Clindamicina comp. 300 mg
Tomar 1 cp, VO, a cada 6 horas, por 10 dias.
Casos recidivantes:
Vancomicina pó inj. 500mg ou 1g
Dose: 30mg/kg/dia, 12/12 ou 8/8h (max 60mg/kg/dia e max 2g/dose)
Ex. 70kg:
Aplicar 2 amp (de 500mg) + 250 mL SF0,9% IV, de 12/12h, por 10 dias.
Observação:
Caso não haja melhora clínica de 24 a 48 horas, solicitar avaliação do infectologista.
Abscesso mamário
Antibioticoterapia conforme descrito nos tópicos acima, de preferência guiada por cultura e antibiograma.
Esvaziamento das lojas:
<5 cm: punção guiada por ultrassom.
>5 cm: drenagem cirúrgica e remoção de áreas necróticas, com dreno por 24 horas.
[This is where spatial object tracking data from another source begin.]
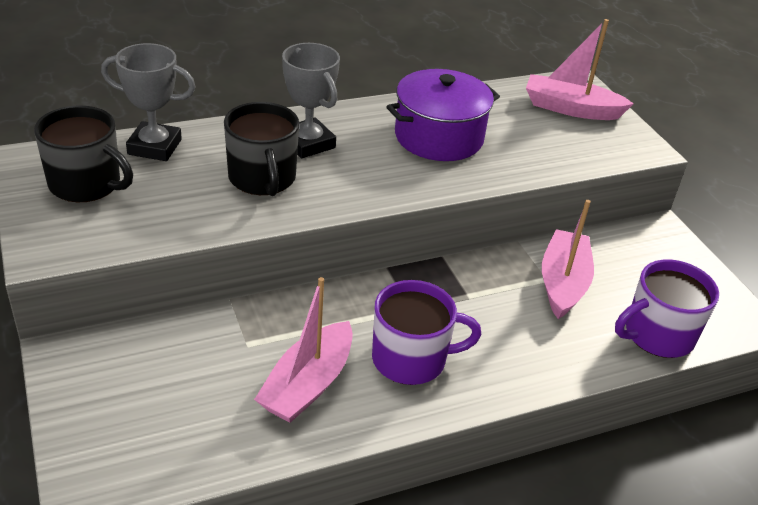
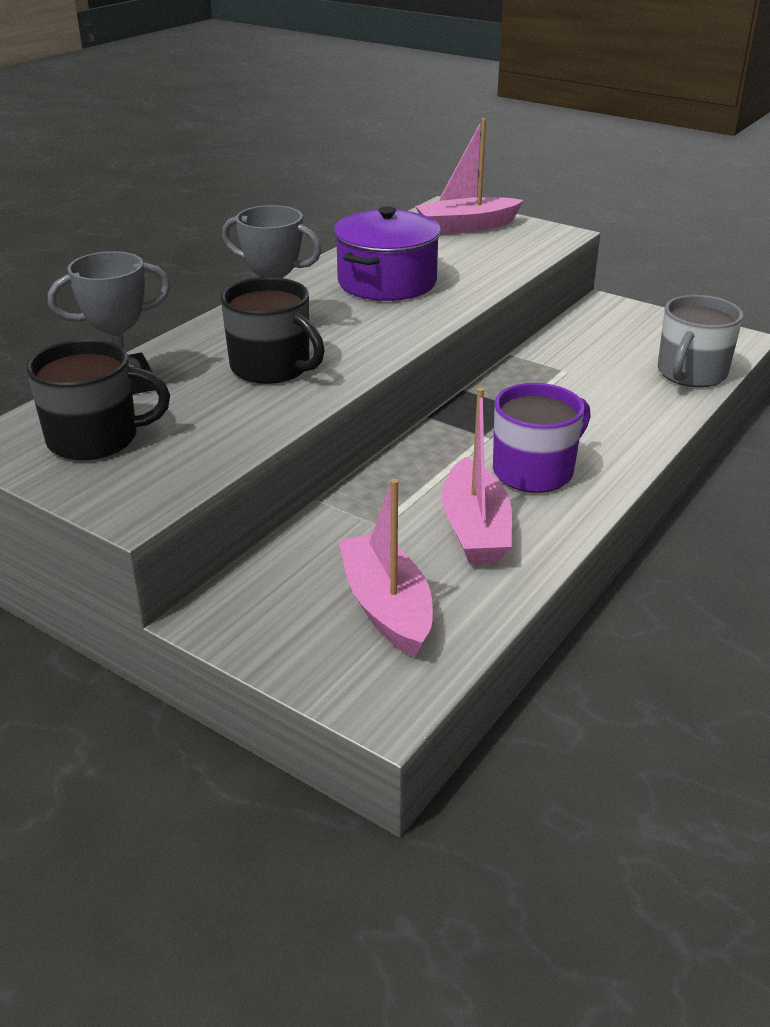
camera: 30 degrees left, 5 degrees down
pink boat [542,200,594,319] -> pink boat moved to [339,479,433,658]
purple mug [615,259,719,358] -> grey mug [658,295,743,387]

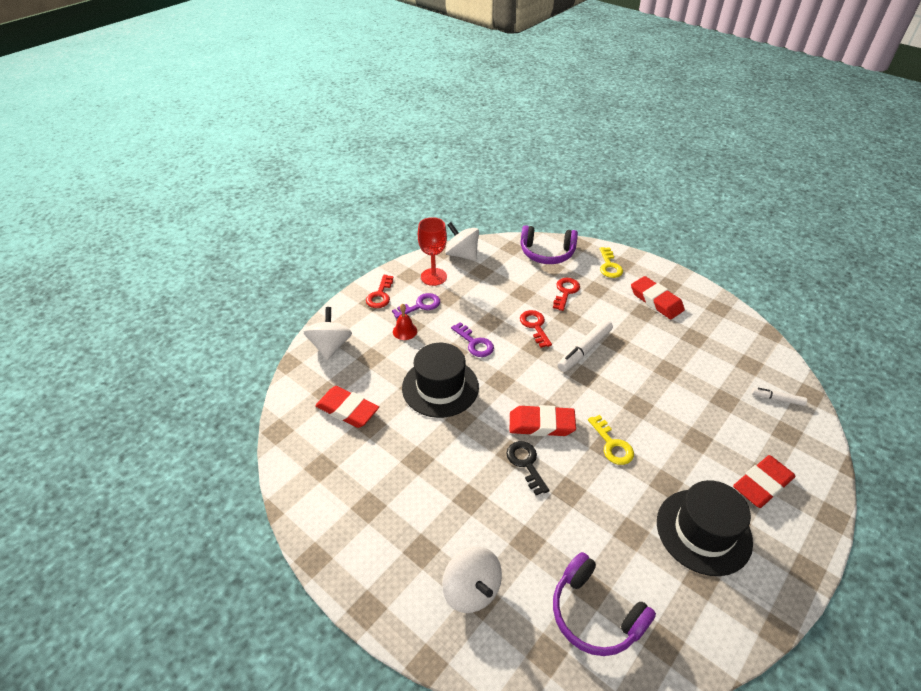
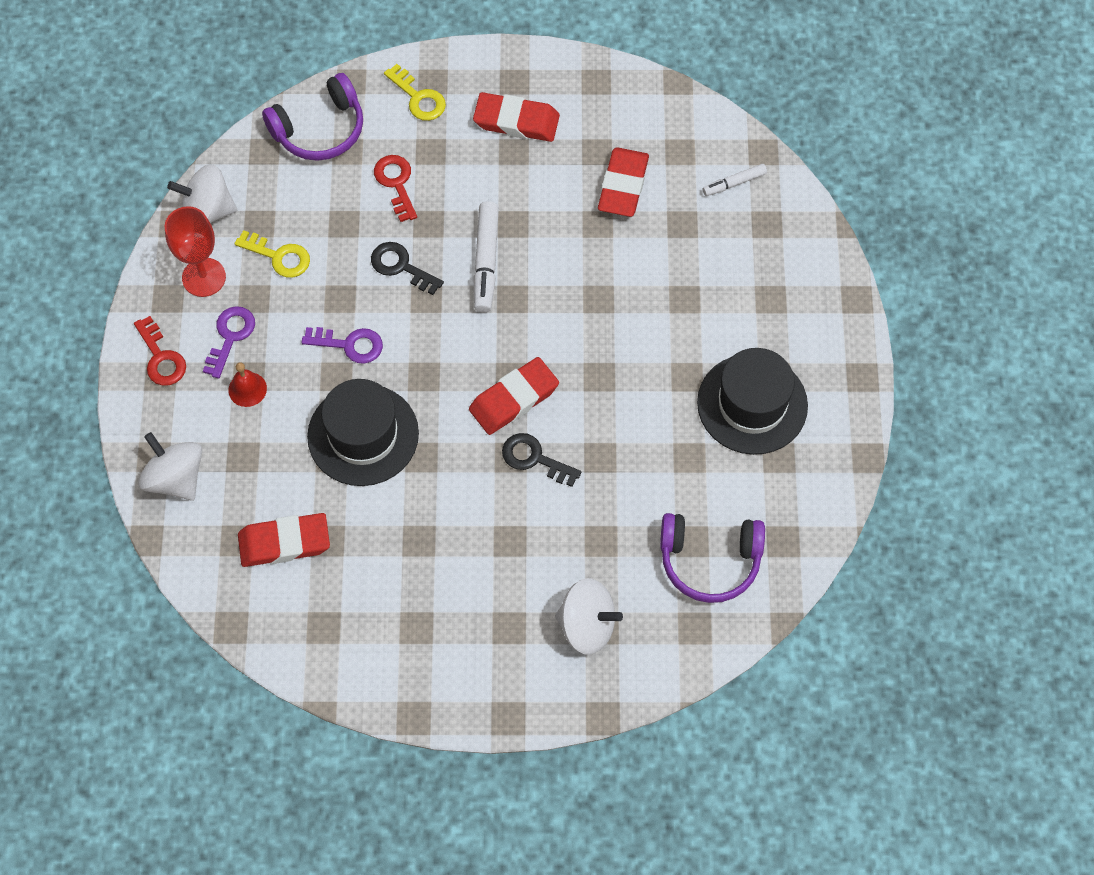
camera: 40 degrees left, 20 degrees up
red key [520,310,552,348] -> black key [371,242,444,295]
yellow key [588,415,634,465] -> yellow key moved to [234,230,310,278]
red eraser [733,455,796,508] -> red eraser moved to [598,147,649,217]

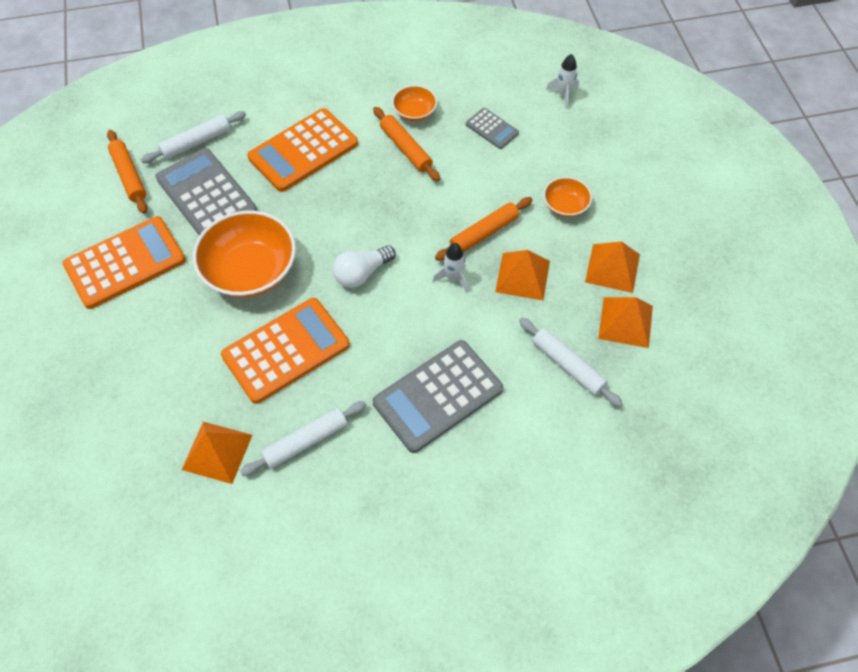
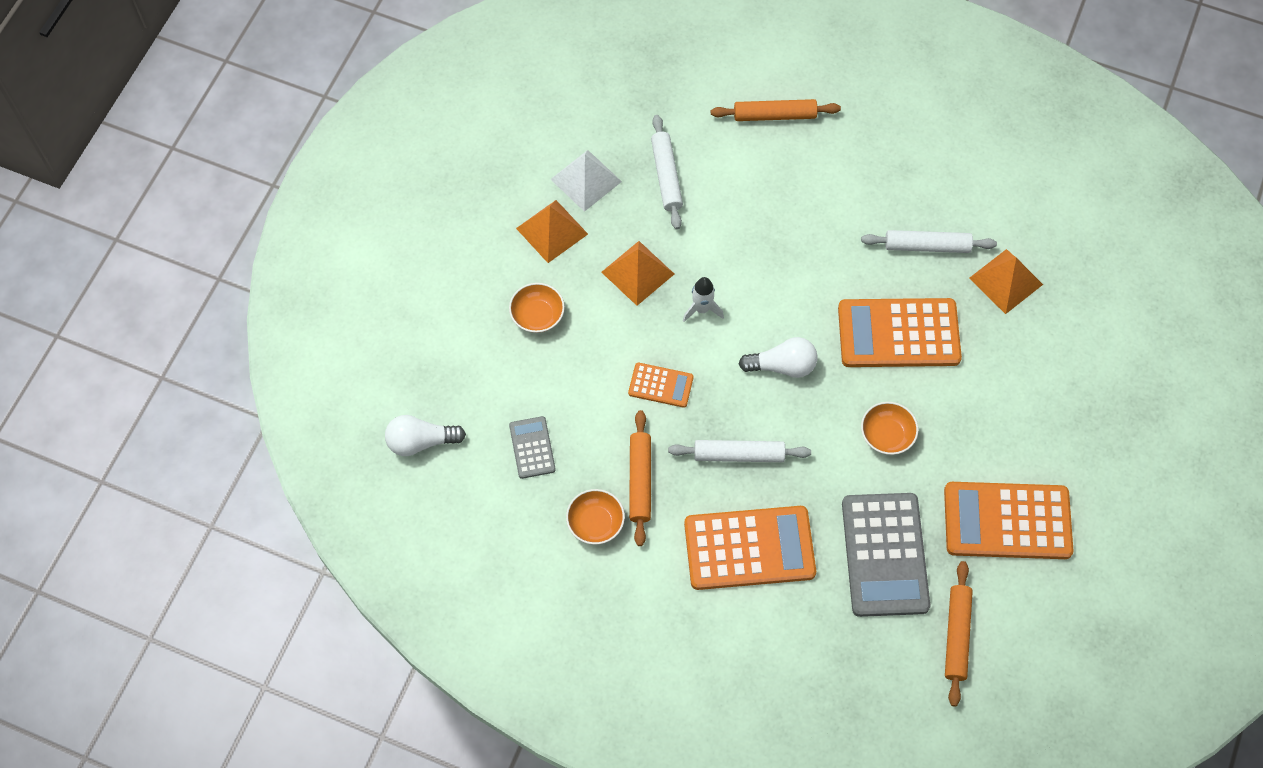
camera: 145 degrees left, 5 degrees up
white rolling pin [141,111,246,163] -> white rolling pin moved to [668,440,811,462]
orange bowl [193,210,296,298] -> orange bowl [861,402,918,455], size x0.50
grey calculator [373,340,503,453] -> none
orange rolling pin [435,197,532,261] -> orange rolling pin moved to [711,99,841,121]
white rocket [546,54,579,109] -> white light bulb [385,415,466,456]
orange pyramid [598,297,653,348] -> white pyramid [550,150,622,212]
none -> orange calculator [628,363,694,408]

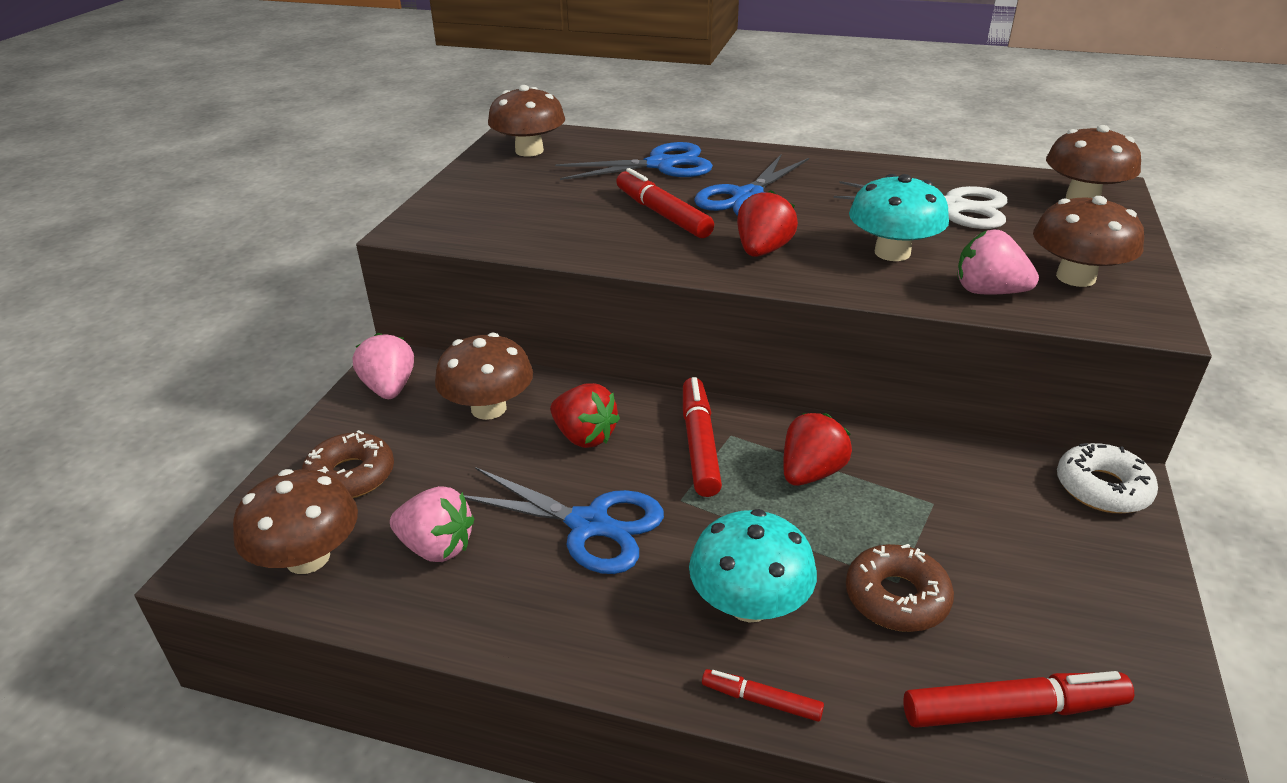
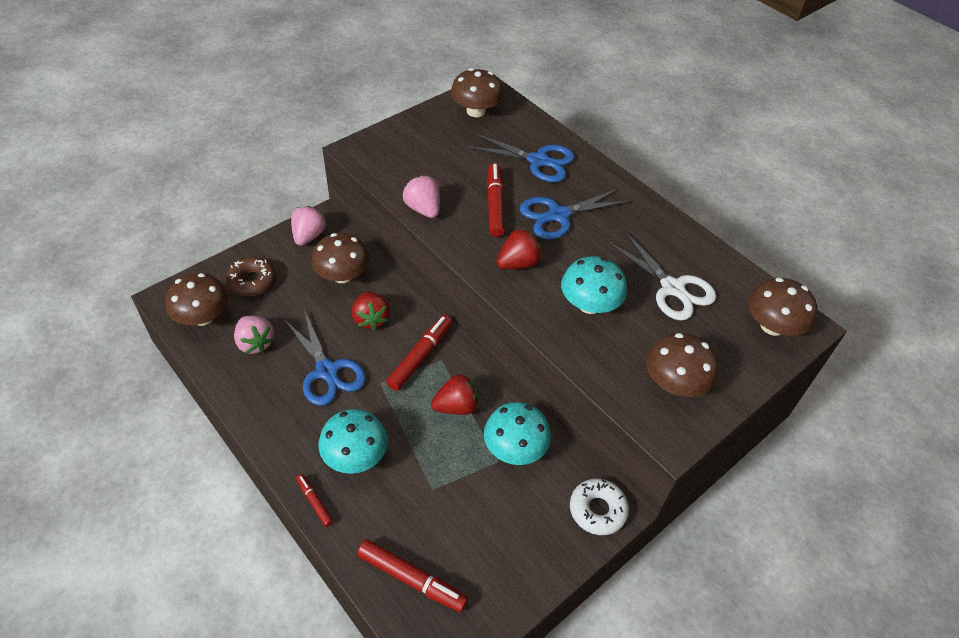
camera: 30 degrees right, 15 degrees up
brown donut [846,544,954,632] -> none
pink strawberry [957,230,1039,295] -> pink strawberry moved to [403,176,440,218]
none -> turquoise mushroom [484,402,551,465]

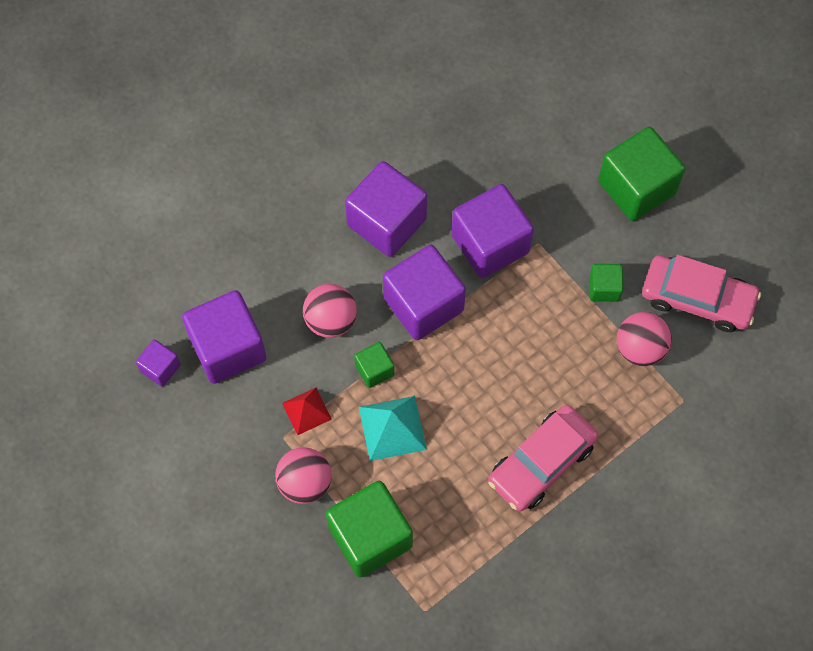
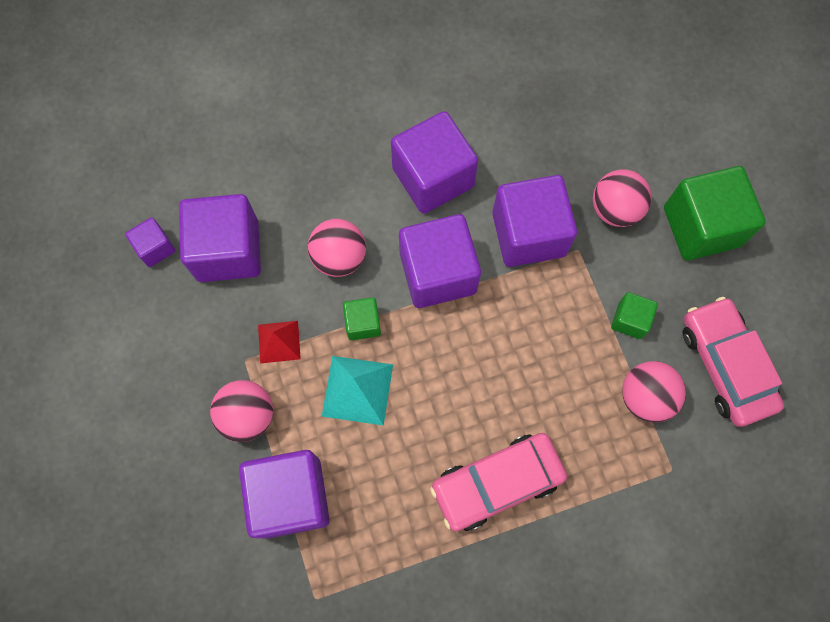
camera: 20 degrees right, 5 degrees up
green cube [326,481,413,578] -> purple cube [239,450,330,539]
pink car [642,255,761,332] -> pink car turned 150 degrees counterclockwise [683,297,784,427]
none -> pink ball [593,169,652,227]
Se possível, o aleitamento deve ser mantido, embora algumas referências considerem que o aleitamento materno pode ser suspenso provisoriamente na mama afetada, com esvaziamento por ordenha manual, mecânica ou elétrica.
Mastite crônica (fístula láctea)
É uma complicação tardia que se instala meses após episódio de mastite ou abscesso.
O tratamento consiste na ressecção completa do sistema ductal afetado com cirurgia reparadora, além de uso de antibióticos no pré e pós operatório.
Manejo geral:
Compressa fria local
Elevação das mamas
Ordenha manual a cada 3 horas
Realizar ultrassonografia
Drenagem cirúrgica diante de flutuação ou presença de coleção à ultrassonografia
Enviar o material para cultura e antibiograma.
Sintomáticos
Ir para Manejo da dor.
Analgésicos simples (permitidos no aleitamento):
Dipirona 500mg ou 1g
Tomar 1 cp de 6/6h (max 4g por dia)
Paracetamol 500mg ou 750mg
Tomar 1 cp de 6/6h (max 4g por dia)
AINEs (permitidos no aleitamento - uso criterioso):
Ibuprofeno 200mg ou 300mg ou 400mg ou 600mg
Tomar 1 cp de 6/6h (max 3,2g por dia)
Diclofenaco 50mg
Tomar 1 cp de 8/8h (max 150mg por dia)
Cetoprofeno 50mg ou 100mg ou 150mg
Tomar 1 cp de 12/12h (max 300mg por dia)
Naproxeno comp. 250mg ou 500mg
Tomar 1 cp de 12/12h (max 1 a 1,5g por dia).
Naproxeno comp. revest. 275mg ou 550mg
Tomar 1 cp de 12/12 h (max 1 a 1,5g).
Referências
Mitchell K B, et al. Protocolo Clínico #36 ABM: O Espectro da Mastite, Revisado 2022.
Santos B A, et al. TRANSTORNOS DE LACTAÇÃO: MANEJOS CLÍNICOS NO TRATAMENTO DA MASTITE PUÉRPERAL Ciências da Saúde, Volume 27 - Edição 127/OUT 2023 / 08/11/2023.
Universidade Federal do Triângulo Mineiro, Hospital de Clínicas. Manejo da paciente com mastite puerperal. 2023.
Portal da Sociedade Brasileira de Mastologia, Regional São Paulo. Tratamento Mastite Lactacional. Atualização em 22/03/2021.